I had to admit that Edward looked very nice coming through the door with the sunlight dancing over all that muscled leanness. I'd known Edward was handsome, but I'd never really appreciated that he was sexy. He was my best friend; you just shouldn't speculate about sex and your true bestie. Nope, just nope.
"Oh, Ted, I'm so sorry I was stupid about you being married once before," she said, standing up and going to him.
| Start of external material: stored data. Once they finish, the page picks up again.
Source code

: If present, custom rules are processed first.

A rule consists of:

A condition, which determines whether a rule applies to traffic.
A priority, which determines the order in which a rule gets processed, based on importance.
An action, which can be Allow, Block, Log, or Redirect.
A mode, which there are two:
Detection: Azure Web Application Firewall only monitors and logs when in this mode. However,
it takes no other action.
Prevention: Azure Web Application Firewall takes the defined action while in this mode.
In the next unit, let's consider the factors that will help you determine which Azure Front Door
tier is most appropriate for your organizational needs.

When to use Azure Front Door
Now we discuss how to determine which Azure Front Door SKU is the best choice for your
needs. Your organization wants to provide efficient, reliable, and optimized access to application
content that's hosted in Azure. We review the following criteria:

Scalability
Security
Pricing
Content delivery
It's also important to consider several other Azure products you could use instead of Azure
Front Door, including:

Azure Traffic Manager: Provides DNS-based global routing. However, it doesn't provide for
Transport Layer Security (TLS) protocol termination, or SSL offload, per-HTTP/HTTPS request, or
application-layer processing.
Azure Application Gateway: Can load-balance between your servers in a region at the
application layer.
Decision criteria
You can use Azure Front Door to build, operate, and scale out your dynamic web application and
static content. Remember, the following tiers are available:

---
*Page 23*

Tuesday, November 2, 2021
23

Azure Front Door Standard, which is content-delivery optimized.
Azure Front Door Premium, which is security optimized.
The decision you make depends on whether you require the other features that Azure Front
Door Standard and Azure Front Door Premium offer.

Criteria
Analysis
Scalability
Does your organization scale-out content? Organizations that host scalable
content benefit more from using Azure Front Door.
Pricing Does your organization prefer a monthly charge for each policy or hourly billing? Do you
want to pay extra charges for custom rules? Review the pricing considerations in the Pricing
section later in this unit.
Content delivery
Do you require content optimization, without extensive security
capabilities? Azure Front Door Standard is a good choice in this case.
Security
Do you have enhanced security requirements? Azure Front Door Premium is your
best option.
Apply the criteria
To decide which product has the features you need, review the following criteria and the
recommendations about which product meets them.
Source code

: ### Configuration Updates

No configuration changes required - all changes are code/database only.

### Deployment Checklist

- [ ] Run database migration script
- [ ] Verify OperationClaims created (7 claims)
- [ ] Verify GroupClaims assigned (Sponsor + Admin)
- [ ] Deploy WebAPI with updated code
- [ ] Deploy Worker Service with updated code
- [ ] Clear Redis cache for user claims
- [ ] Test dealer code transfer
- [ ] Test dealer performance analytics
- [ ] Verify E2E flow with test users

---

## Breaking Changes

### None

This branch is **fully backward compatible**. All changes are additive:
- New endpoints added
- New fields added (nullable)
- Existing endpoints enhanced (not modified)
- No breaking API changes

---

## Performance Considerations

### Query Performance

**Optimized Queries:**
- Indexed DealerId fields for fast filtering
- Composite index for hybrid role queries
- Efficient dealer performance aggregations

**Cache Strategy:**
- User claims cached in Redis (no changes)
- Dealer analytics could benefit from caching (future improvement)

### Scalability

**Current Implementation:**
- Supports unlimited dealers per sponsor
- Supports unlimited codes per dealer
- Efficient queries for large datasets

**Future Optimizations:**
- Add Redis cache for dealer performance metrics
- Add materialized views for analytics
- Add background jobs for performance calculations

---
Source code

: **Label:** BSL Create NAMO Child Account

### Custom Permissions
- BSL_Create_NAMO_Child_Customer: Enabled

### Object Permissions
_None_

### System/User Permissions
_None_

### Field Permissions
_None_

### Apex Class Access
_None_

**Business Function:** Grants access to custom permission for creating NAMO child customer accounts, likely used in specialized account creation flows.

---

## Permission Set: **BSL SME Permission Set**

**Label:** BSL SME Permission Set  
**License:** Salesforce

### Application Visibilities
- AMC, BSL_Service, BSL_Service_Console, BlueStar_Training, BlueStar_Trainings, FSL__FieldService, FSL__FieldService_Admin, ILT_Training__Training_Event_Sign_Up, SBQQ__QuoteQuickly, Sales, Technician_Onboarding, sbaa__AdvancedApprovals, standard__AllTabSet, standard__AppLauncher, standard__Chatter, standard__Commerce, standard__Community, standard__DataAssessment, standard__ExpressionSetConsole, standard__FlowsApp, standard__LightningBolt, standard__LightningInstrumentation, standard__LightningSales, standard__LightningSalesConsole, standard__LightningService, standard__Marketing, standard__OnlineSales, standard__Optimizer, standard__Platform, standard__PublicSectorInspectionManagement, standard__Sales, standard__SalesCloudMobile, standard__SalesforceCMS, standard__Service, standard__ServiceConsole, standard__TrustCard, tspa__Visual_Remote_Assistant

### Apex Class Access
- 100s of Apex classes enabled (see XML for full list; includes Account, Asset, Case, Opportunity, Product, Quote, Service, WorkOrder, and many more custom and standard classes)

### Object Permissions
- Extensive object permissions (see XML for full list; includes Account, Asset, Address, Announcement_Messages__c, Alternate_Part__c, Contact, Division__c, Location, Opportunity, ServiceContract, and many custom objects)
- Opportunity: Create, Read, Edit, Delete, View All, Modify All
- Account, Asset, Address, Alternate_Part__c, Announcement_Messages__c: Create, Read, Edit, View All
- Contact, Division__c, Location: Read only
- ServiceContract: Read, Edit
He hugged her to his mostly naked body as he said, "I was eighteen, it lasted less than six months, and she took me for everything I had. I'm so sorry you had to find out through Carol mentioning it."
"When Carol called your ex-wife a dependapotamus, I thought she was being mean about her weight, but Anita explained what it meant," Donna said.
He flashed me a look over Donna's head, relief and a thank-you all there in his face. To her, he said, "It's exactly what she was, but don't call her my ex-wife; she wasn't important enough to even be that."